The government blocked a radical plan to overhaul the bond industry by having tenants pay an insurance fee instead of paying a traditional bond, Managed co-founder and director Nick Bouris said.

“Obviously, your protection now is four weeks’ rent. [A proptech provider] is saying tenants keep your bond, the tenant keeps that money, pays a 400–500 premium to an insurer and if something goes wrong, the insurer will cover the bond damage,” Mr Bouris explained.

Through this proptech model, an insurer would protect the property owner from any potential damage to the property, while the tenant would save money by paying a smaller fee. 


While the government eventually stopped the replacement of bonds, Mr Bouris believes it could have been better resolved by letting the market decide.

“It was good innovation, and while it had its critics, it should have been the market that decided whether or not it was something we needed, wanted or found value in,” Mr Bouris continued. 
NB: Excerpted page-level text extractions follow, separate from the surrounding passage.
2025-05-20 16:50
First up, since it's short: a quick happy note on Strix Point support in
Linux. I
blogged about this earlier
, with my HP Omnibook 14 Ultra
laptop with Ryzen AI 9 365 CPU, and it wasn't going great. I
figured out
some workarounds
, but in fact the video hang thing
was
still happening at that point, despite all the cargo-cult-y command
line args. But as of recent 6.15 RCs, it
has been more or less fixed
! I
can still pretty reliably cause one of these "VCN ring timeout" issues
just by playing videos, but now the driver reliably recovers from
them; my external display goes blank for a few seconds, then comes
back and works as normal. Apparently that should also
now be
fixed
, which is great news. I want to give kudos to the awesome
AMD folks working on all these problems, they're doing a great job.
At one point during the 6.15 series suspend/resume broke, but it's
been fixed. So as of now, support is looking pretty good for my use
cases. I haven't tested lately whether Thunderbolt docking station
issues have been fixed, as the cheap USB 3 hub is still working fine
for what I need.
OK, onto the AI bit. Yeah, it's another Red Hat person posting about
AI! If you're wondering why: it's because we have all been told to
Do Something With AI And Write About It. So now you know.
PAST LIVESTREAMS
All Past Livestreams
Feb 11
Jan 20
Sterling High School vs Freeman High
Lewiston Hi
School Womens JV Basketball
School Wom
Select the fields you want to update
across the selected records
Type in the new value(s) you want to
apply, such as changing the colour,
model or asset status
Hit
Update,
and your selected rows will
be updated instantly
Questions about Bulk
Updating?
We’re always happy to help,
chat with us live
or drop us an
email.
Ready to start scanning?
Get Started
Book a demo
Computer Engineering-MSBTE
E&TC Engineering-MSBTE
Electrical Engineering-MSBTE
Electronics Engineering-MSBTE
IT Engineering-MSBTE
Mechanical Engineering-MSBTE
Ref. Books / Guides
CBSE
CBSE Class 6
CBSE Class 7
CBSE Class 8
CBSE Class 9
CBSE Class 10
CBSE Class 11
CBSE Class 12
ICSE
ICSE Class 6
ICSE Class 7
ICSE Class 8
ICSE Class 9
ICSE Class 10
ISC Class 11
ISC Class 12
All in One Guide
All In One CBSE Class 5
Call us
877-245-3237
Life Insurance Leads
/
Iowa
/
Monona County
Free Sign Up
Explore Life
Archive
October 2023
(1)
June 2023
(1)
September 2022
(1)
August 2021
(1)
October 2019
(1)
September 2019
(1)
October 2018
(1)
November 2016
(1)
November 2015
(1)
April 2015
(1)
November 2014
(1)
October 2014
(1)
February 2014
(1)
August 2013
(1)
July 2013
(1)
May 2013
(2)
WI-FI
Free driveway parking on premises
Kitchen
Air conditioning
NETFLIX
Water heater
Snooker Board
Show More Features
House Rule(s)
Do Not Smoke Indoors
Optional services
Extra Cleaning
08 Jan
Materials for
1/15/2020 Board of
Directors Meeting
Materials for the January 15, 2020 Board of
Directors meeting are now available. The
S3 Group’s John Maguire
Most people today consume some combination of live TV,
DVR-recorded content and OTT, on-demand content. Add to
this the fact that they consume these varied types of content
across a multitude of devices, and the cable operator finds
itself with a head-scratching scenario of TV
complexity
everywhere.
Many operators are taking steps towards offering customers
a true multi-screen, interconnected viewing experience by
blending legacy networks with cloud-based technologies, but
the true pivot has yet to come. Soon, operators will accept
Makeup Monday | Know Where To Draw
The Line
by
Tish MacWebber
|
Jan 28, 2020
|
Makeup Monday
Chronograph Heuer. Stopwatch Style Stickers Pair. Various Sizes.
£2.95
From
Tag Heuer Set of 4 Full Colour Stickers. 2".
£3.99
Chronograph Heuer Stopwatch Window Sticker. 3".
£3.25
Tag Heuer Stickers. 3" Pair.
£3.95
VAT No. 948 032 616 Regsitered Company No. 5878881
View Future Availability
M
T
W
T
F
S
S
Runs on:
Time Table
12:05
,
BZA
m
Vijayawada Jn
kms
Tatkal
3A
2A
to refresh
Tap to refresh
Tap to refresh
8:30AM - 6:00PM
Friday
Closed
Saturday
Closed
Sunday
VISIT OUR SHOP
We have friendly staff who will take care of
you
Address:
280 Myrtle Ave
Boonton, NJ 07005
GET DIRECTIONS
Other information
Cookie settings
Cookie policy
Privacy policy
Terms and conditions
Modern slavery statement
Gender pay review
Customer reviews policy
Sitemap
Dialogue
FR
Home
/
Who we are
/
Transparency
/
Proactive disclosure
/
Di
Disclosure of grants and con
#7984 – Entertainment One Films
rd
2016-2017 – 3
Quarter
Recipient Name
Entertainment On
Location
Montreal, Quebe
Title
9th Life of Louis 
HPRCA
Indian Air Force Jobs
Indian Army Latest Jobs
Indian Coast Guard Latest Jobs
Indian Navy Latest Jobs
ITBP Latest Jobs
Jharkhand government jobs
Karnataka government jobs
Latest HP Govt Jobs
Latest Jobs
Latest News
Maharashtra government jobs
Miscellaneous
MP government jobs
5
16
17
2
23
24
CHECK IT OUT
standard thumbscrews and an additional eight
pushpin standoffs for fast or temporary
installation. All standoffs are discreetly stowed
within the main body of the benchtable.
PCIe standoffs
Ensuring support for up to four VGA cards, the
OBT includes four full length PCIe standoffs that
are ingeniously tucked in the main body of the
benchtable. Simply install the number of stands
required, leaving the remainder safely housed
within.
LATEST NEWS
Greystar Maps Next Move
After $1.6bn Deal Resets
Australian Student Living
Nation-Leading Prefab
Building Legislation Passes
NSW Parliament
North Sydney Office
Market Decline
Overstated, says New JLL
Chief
Mr Bouris suggested blocking the bond highlights the current issues in the proptech space, with government agencies being slow to keep up with emerging technologies.

“I think the major challenge in proptech right now is the various government agencies and people that sort of regulate it, I just don’t think they are keeping up with innovation,” Mr Bouris said.

“It actually takes them a long time, we’ve had to do a lot of education to all the various regulatory agencies around what we do, how we do it, what the benefits are and how we are more compliant than what’s been there in the past.” 

As part of this month’s proptech focus, Mr Bouris also spoke to REB sister title Smart Property Investment about how buyers, managers and sellers can all take advantage of the proptech industry.

“Successful investing in property is a process,” Mr Bouris said.

“It doesn’t end with the purchase — it’s buying, it’s managing and selling.

“For each part of that process, you’re generating a return or money that contributes to your overall return and there’s great technology to utilise at each stage.”

The proptech advocate also discussed how the philosophy behind buying property in Australia has led to the nation having one of the most sophisticated proptech markets in the world. 

“It’s actually interesting because we are such a small population, and I think we have the best proptech market in the world, and that has a lot to do with the fact that we’re totally obsessed with real estate here in Australia,” Mr Bouris said.